Menanggapi kompleksitas situasi, Pemerintah Provinsi Sulawesi Tenggara meluncurkan Program Rekonsiliasi dan Pemberdayaan Ekonomi yang merepresentasikan pergeseran paradigma strategis dari pendekatan keamanan menuju model interdependensi ekonomi. Program ini menempatkan penciptaan kepentingan ekonomi bersama sebagai inti proses rekonsiliasi, dengan asumsi bahwa keterlibatan dalam usaha ekonomi kolektif dapat menjadi perekat sosial yang lebih kuat daripada dialog simbolis semata. Model ini secara operasional bertujuan untuk:

  • Membangun ekosistem ekonomi inklusif yang melibatkan semua pihak dalam rantai nilai tambang, dari masyarakat adat hingga pekerja migran
  • Menciptakan mekanisme distribusi manfaat yang transparan dan terukur melalui skema bagi hasil atau corporate social responsibility yang lebih partisipatif
  • Mengembangkan program pelatihan dan sertifikasi kerja yang memprioritaskan tenaga kerja lokal sambil mengintegrasikan pekerja migran dalam kerangka pengembangan kapasitas bersama

Pendekatan ini selaras dengan prinsip positive peace dalam teori resolusi konflik, di mana rekonsiliasi tidak hanya berarti absennya kekerasan, tetapi terciptanya struktur sosial-ekonomi yang adil dan inklusif. Program ini juga mengadopsi pembelajaran dari preseden kebijakan serupa di wilayah ekstraktif lain, seperti skema Dana Bagi Hasil (DBH) pertambangan yang dimodifikasi untuk konteks pascakonflik.
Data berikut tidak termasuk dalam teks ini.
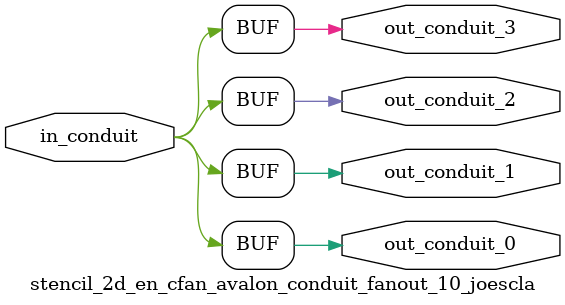
<source format=sv>


 


// --------------------------------------------------------------------------------
//| Avalon Conduit Fan-Out
// --------------------------------------------------------------------------------

// ------------------------------------------
// Generation parameters:
//   output_name:       stencil_2d_en_cfan_avalon_conduit_fanout_10_joescla
//   numFanOut:         4
//   
// ------------------------------------------

module stencil_2d_en_cfan_avalon_conduit_fanout_10_joescla (     

// Interface: out_conduit_0
 output                    out_conduit_0,
// Interface: out_conduit_1
 output                    out_conduit_1,
// Interface: out_conduit_2
 output                    out_conduit_2,
// Interface: out_conduit_3
 output                    out_conduit_3,

// Interface: in_conduit
 input                   in_conduit

);

   assign  out_conduit_0 = in_conduit;
   assign  out_conduit_1 = in_conduit;
   assign  out_conduit_2 = in_conduit;
   assign  out_conduit_3 = in_conduit;

endmodule //


</source>
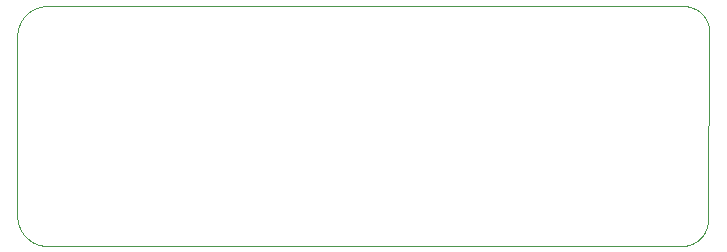
<source format=gko>
G75*
%MOIN*%
%OFA0B0*%
%FSLAX25Y25*%
%IPPOS*%
%LPD*%
%AMOC8*
5,1,8,0,0,1.08239X$1,22.5*
%
%ADD10C,0.00000*%
D10*
X0011500Y0003000D02*
X0223000Y0003000D01*
X0223210Y0003003D01*
X0223420Y0003010D01*
X0223630Y0003023D01*
X0223840Y0003041D01*
X0224049Y0003063D01*
X0224257Y0003091D01*
X0224465Y0003124D01*
X0224672Y0003162D01*
X0224878Y0003205D01*
X0225082Y0003253D01*
X0225286Y0003306D01*
X0225488Y0003363D01*
X0225689Y0003426D01*
X0225888Y0003493D01*
X0226085Y0003565D01*
X0226281Y0003642D01*
X0226475Y0003724D01*
X0226667Y0003810D01*
X0226856Y0003901D01*
X0227044Y0003997D01*
X0227229Y0004097D01*
X0227411Y0004201D01*
X0227591Y0004310D01*
X0227768Y0004423D01*
X0227943Y0004540D01*
X0228114Y0004662D01*
X0228283Y0004787D01*
X0228448Y0004917D01*
X0228611Y0005051D01*
X0228770Y0005188D01*
X0228926Y0005330D01*
X0229078Y0005475D01*
X0229226Y0005623D01*
X0229371Y0005775D01*
X0229513Y0005931D01*
X0229650Y0006090D01*
X0229784Y0006253D01*
X0229914Y0006418D01*
X0230039Y0006587D01*
X0230161Y0006758D01*
X0230278Y0006933D01*
X0230391Y0007110D01*
X0230500Y0007290D01*
X0230604Y0007472D01*
X0230704Y0007657D01*
X0230800Y0007845D01*
X0230891Y0008034D01*
X0230977Y0008226D01*
X0231059Y0008420D01*
X0231136Y0008616D01*
X0231208Y0008813D01*
X0231275Y0009012D01*
X0231338Y0009213D01*
X0231395Y0009415D01*
X0231448Y0009619D01*
X0231496Y0009823D01*
X0231539Y0010029D01*
X0231577Y0010236D01*
X0231610Y0010444D01*
X0231638Y0010652D01*
X0231660Y0010861D01*
X0231678Y0011071D01*
X0231691Y0011281D01*
X0231698Y0011491D01*
X0231701Y0011701D01*
X0232201Y0074260D01*
X0232198Y0074470D01*
X0232191Y0074680D01*
X0232178Y0074890D01*
X0232160Y0075100D01*
X0232138Y0075309D01*
X0232110Y0075517D01*
X0232077Y0075725D01*
X0232039Y0075932D01*
X0231996Y0076138D01*
X0231948Y0076342D01*
X0231895Y0076546D01*
X0231838Y0076748D01*
X0231775Y0076949D01*
X0231708Y0077148D01*
X0231636Y0077345D01*
X0231559Y0077541D01*
X0231477Y0077735D01*
X0231391Y0077927D01*
X0231300Y0078116D01*
X0231204Y0078304D01*
X0231104Y0078489D01*
X0231000Y0078671D01*
X0230891Y0078851D01*
X0230778Y0079028D01*
X0230661Y0079203D01*
X0230539Y0079374D01*
X0230414Y0079543D01*
X0230284Y0079708D01*
X0230150Y0079871D01*
X0230013Y0080030D01*
X0229871Y0080186D01*
X0229726Y0080338D01*
X0229578Y0080486D01*
X0229426Y0080631D01*
X0229270Y0080773D01*
X0229111Y0080910D01*
X0228948Y0081044D01*
X0228783Y0081174D01*
X0228614Y0081299D01*
X0228443Y0081421D01*
X0228268Y0081538D01*
X0228091Y0081651D01*
X0227911Y0081760D01*
X0227729Y0081864D01*
X0227544Y0081964D01*
X0227356Y0082060D01*
X0227167Y0082151D01*
X0226975Y0082237D01*
X0226781Y0082319D01*
X0226585Y0082396D01*
X0226388Y0082468D01*
X0226189Y0082535D01*
X0225988Y0082598D01*
X0225786Y0082655D01*
X0225582Y0082708D01*
X0225378Y0082756D01*
X0225172Y0082799D01*
X0224965Y0082837D01*
X0224757Y0082870D01*
X0224549Y0082898D01*
X0224340Y0082920D01*
X0224130Y0082938D01*
X0223920Y0082951D01*
X0223710Y0082958D01*
X0223500Y0082961D01*
X0011461Y0082961D01*
X0011220Y0082958D01*
X0010980Y0082949D01*
X0010739Y0082935D01*
X0010500Y0082914D01*
X0010260Y0082888D01*
X0010022Y0082856D01*
X0009784Y0082819D01*
X0009547Y0082775D01*
X0009312Y0082726D01*
X0009077Y0082672D01*
X0008844Y0082611D01*
X0008613Y0082545D01*
X0008383Y0082473D01*
X0008155Y0082396D01*
X0007929Y0082314D01*
X0007705Y0082226D01*
X0007483Y0082132D01*
X0007263Y0082033D01*
X0007046Y0081929D01*
X0006832Y0081820D01*
X0006620Y0081706D01*
X0006411Y0081586D01*
X0006205Y0081462D01*
X0006002Y0081332D01*
X0005803Y0081198D01*
X0005606Y0081059D01*
X0005413Y0080915D01*
X0005224Y0080766D01*
X0005038Y0080613D01*
X0004856Y0080456D01*
X0004677Y0080294D01*
X0004503Y0080128D01*
X0004333Y0079958D01*
X0004167Y0079784D01*
X0004005Y0079605D01*
X0003848Y0079423D01*
X0003695Y0079237D01*
X0003546Y0079048D01*
X0003402Y0078855D01*
X0003263Y0078658D01*
X0003129Y0078459D01*
X0002999Y0078256D01*
X0002875Y0078050D01*
X0002755Y0077841D01*
X0002641Y0077629D01*
X0002532Y0077415D01*
X0002428Y0077198D01*
X0002329Y0076978D01*
X0002235Y0076756D01*
X0002147Y0076532D01*
X0002065Y0076306D01*
X0001988Y0076078D01*
X0001916Y0075848D01*
X0001850Y0075617D01*
X0001789Y0075384D01*
X0001735Y0075149D01*
X0001686Y0074914D01*
X0001642Y0074677D01*
X0001605Y0074439D01*
X0001573Y0074201D01*
X0001547Y0073961D01*
X0001526Y0073722D01*
X0001512Y0073481D01*
X0001503Y0073241D01*
X0001500Y0073000D01*
X0001500Y0013000D01*
X0001503Y0012758D01*
X0001512Y0012517D01*
X0001526Y0012276D01*
X0001547Y0012035D01*
X0001573Y0011795D01*
X0001605Y0011555D01*
X0001643Y0011316D01*
X0001686Y0011079D01*
X0001736Y0010842D01*
X0001791Y0010607D01*
X0001851Y0010373D01*
X0001918Y0010141D01*
X0001989Y0009910D01*
X0002067Y0009681D01*
X0002150Y0009454D01*
X0002238Y0009229D01*
X0002332Y0009006D01*
X0002431Y0008786D01*
X0002536Y0008568D01*
X0002645Y0008353D01*
X0002760Y0008140D01*
X0002880Y0007930D01*
X0003005Y0007724D01*
X0003135Y0007520D01*
X0003270Y0007319D01*
X0003410Y0007122D01*
X0003554Y0006928D01*
X0003703Y0006738D01*
X0003857Y0006552D01*
X0004015Y0006369D01*
X0004177Y0006190D01*
X0004344Y0006015D01*
X0004515Y0005844D01*
X0004690Y0005677D01*
X0004869Y0005515D01*
X0005052Y0005357D01*
X0005238Y0005203D01*
X0005428Y0005054D01*
X0005622Y0004910D01*
X0005819Y0004770D01*
X0006020Y0004635D01*
X0006224Y0004505D01*
X0006430Y0004380D01*
X0006640Y0004260D01*
X0006853Y0004145D01*
X0007068Y0004036D01*
X0007286Y0003931D01*
X0007506Y0003832D01*
X0007729Y0003738D01*
X0007954Y0003650D01*
X0008181Y0003567D01*
X0008410Y0003489D01*
X0008641Y0003418D01*
X0008873Y0003351D01*
X0009107Y0003291D01*
X0009342Y0003236D01*
X0009579Y0003186D01*
X0009816Y0003143D01*
X0010055Y0003105D01*
X0010295Y0003073D01*
X0010535Y0003047D01*
X0010776Y0003026D01*
X0011017Y0003012D01*
X0011258Y0003003D01*
X0011500Y0003000D01*
M02*

</source>
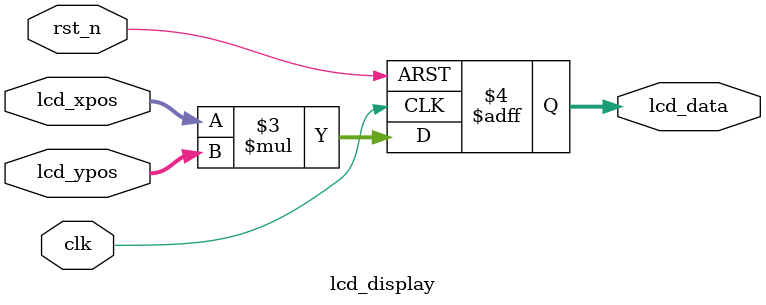
<source format=v>
/*-----------------------------------------------------------------------
                                 \\\|///
                               \\  - -  //
                                (  @ @  )
+-----------------------------oOOo-(_)-oOOo-----------------------------+
CONFIDENTIAL IN CONFIDENCE
This confidential and proprietary software may be only used as authorized
by a licensing agreement from CrazyBingo (Thereturnofbingo).
In the event of publication, the following notice is applicable:
Copyright (C) 2012-20xx CrazyBingo Corporation.
The entire notice above must be reproduced on all authorized copies.
Author                  :       CrazyBingo
Official Websites       :       http://www.crazyfpga.com
Email Address           :       crazyfpga@qq.com
Filename                :       lcd_display.v
Data                    :       2012-02-18
Description             :       LCD/VGA display simulation.
Modification History    :
Data            Author          Version     Change Description
=========================================================================
12/02/18        CrazyBingo      1.0         Original
12/03/19        CrazyBingo      1.1         Modification
12/03/21        CrazyBingo      1.2         Modification
12/05/13        CrazyBingo      1.3         Modification
13/11/07        CrazyBingo      2.1         Modification
17/04/02        CrazyBingo      3.0         Modify for 12bit width logic
-------------------------------------------------------------------------
|                                     Oooo                              |
+------------------------------oooO--(   )------------------------------+
                              (   )   ) /
                               \ (   (_/
                                \_)
-----------------------------------------------------------------------*/

`timescale 1ns/1ns
module lcd_display
(
    //global clock
    input               clk,            //50MHz
    input               rst_n,          //global reset 
    
    //user interface
    input       [11:0]  lcd_xpos,       //lcd horizontal coordinate
    input       [11:0]  lcd_ypos,       //lcd vertical coordinate
    output  reg [23:0]  lcd_data        //lcd data
);
`include "lcd_para.v" 
//`define     VGA_VERTICAL_COLOR
//`define     VGA_HORIZONTAL_COLOR
`define     VGA_GRAFTAL_GRAPH
//`define     VGA_GRAY_GRAPH


//-------------------------------------------
`ifdef VGA_VERTICAL_COLOR
always@(posedge clk or negedge rst_n)
begin
    if(!rst_n)
        lcd_data <= 24'h0;
    else
        begin
        if     (lcd_xpos >= 0 && lcd_xpos < (`H_DISP/8)*1)
            lcd_data <= `RED;
        else if(lcd_xpos >= (`H_DISP/8)*1 && lcd_xpos < (`H_DISP/8)*2)
            lcd_data <= `GREEN;
        else if(lcd_xpos >= (`H_DISP/8)*2 && lcd_xpos < (`H_DISP/8)*3)
            lcd_data <= `BLUE;
        else if(lcd_xpos >= (`H_DISP/8)*3 && lcd_xpos < (`H_DISP/8)*4)
            lcd_data <= `WHITE;
        else if(lcd_xpos >= (`H_DISP/8)*4 && lcd_xpos < (`H_DISP/8)*5)
            lcd_data <= `BLACK;
        else if(lcd_xpos >= (`H_DISP/8)*5 && lcd_xpos < (`H_DISP/8)*6)
            lcd_data <= `YELLOW;
        else if(lcd_xpos >= (`H_DISP/8)*6 && lcd_xpos < (`H_DISP/8)*7)
            lcd_data <= `CYAN;
        else// if(lcd_xpos >= (`H_DISP/8)*7 && lcd_xpos < (`H_DISP/8)*8)
            lcd_data <= `ROYAL;
        end
end
`endif

 //-------------------------------------------
`ifdef VGA_HORIZONTAL_COLOR
always@(posedge clk or negedge rst_n)
begin
    if(!rst_n)
        lcd_data <= 24'h0;
    else
        begin
        if     (lcd_ypos >= 0 && lcd_ypos < (`V_DISP/8)*1)
            lcd_data <= `RED;
        else if(lcd_ypos >= (`V_DISP/8)*1 && lcd_ypos < (`V_DISP/8)*2)
            lcd_data <= `GREEN;
        else if(lcd_ypos >= (`V_DISP/8)*2 && lcd_ypos < (`V_DISP/8)*3)
            lcd_data <= `BLUE;
        else if(lcd_ypos >= (`V_DISP/8)*3 && lcd_ypos < (`V_DISP/8)*4)
            lcd_data <= `WHITE;
        else if(lcd_ypos >= (`V_DISP/8)*4 && lcd_ypos < (`V_DISP/8)*5)
            lcd_data <= `BLACK;
        else if(lcd_ypos >= (`V_DISP/8)*5 && lcd_ypos < (`V_DISP/8)*6)
            lcd_data <= `YELLOW;
        else if(lcd_ypos >= (`V_DISP/8)*6 && lcd_ypos < (`V_DISP/8)*7)
            lcd_data <= `CYAN;
        else// if(lcd_ypos >= (`V_DISP/8)*7 && lcd_ypos < (`V_DISP/8)*8)
            lcd_data <= `ROYAL;
        end
end
`endif

  
//-------------------------------------------
`ifdef VGA_GRAFTAL_GRAPH
always@(posedge clk or negedge rst_n)
begin
    if(!rst_n)
        lcd_data <= 24'h0;
    else
        lcd_data <= lcd_xpos * lcd_ypos;
end
`endif

//-------------------------------------------
`ifdef VGA_GRAY_GRAPH
always@(posedge clk or negedge rst_n)
begin
    if(!rst_n)
        lcd_data <= 24'h0;
    else
        begin
        if(lcd_ypos < `V_DISP/2)
            lcd_data <= {lcd_ypos[7:0], lcd_ypos[7:0], lcd_ypos[7:0]};
        else
            lcd_data <= {lcd_xpos[7:0], lcd_xpos[7:0], lcd_xpos[7:0]};
        end
end
`endif


endmodule

</source>
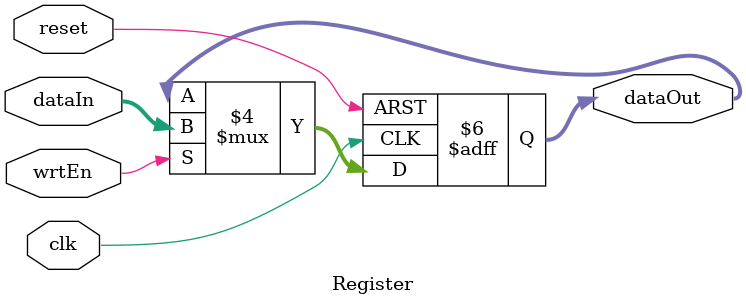
<source format=v>
module Register(clk, reset, wrtEn, dataIn, dataOut);
	parameter BIT_WIDTH = 32;
	parameter RESET_VALUE = 0;
	
	input clk, reset, wrtEn;
	input[BIT_WIDTH - 1: 0] dataIn;
	output[BIT_WIDTH - 1: 0] dataOut;
	reg[BIT_WIDTH - 1: 0] dataOut;
	
	always @(posedge clk or posedge reset) begin
		if (reset == 1'b1)
			dataOut <= RESET_VALUE;
		else if (wrtEn == 1'b1)
			dataOut <= dataIn;
	end
	
endmodule

</source>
Rekomendasi Kebijakan Konkret untuk Pengambil Keputusan

Berdasarkan analisis anatomi konflik dan evaluasi terhadap program rekonsiliasi berbasis ekonomi, Pilar-Resolusi merekomendasikan tiga langkah kebijakan konkret kepada pengambil keputusan di tingkat provinsi dan nasional:

  • Memperkuat Kerangka Regulasi Distribusi Manfaat: Pemerintah perlu segera merevisi Peraturan Daerah tentang Pengelolaan Pertambangan dengan memasukkan klausul spesifik tentang pemberdayaan ekonomi masyarakat adat dan mekanisme kompensasi lingkungan yang partisipatif, didukung sistem monitoring independen.
  • Menginstitusionalkan Forum Multipihak Berkelanjutan: Membentuk lembaga tetap yang terdiri dari perwakilan masyarakat adat, pekerja migran, perusahaan tambang, dan pemerintah sebagai platform resolusi konflik dan koordinasi program ekonomi, dengan mandat jelas dan anggaran yang berkelanjutan.
  • Mengembangkan Indikator Kinerja Holistik: Mengganti indikator keberhasilan program dari sekadar penurunan konflik fisik menjadi metrik komposit yang mencakup peningkatan kesempatan kerja lokal, penurunan kesenjangan pendapatan, dan peningkatan indeks kohesi sosial di wilayah pascakonflik.

Implementasi rekomendasi ini memerlukan komitmen politik yang kuat dan alokasi anggaran yang memadai, namun investasi tersebut merupakan prasyarat fundamental untuk transformasi menuju stabilitas sosial-ekonomi yang berkelanjutan di kawasan tambang Sulawesi Tenggara dan wilayah ekstraktif lainnya di Indonesia.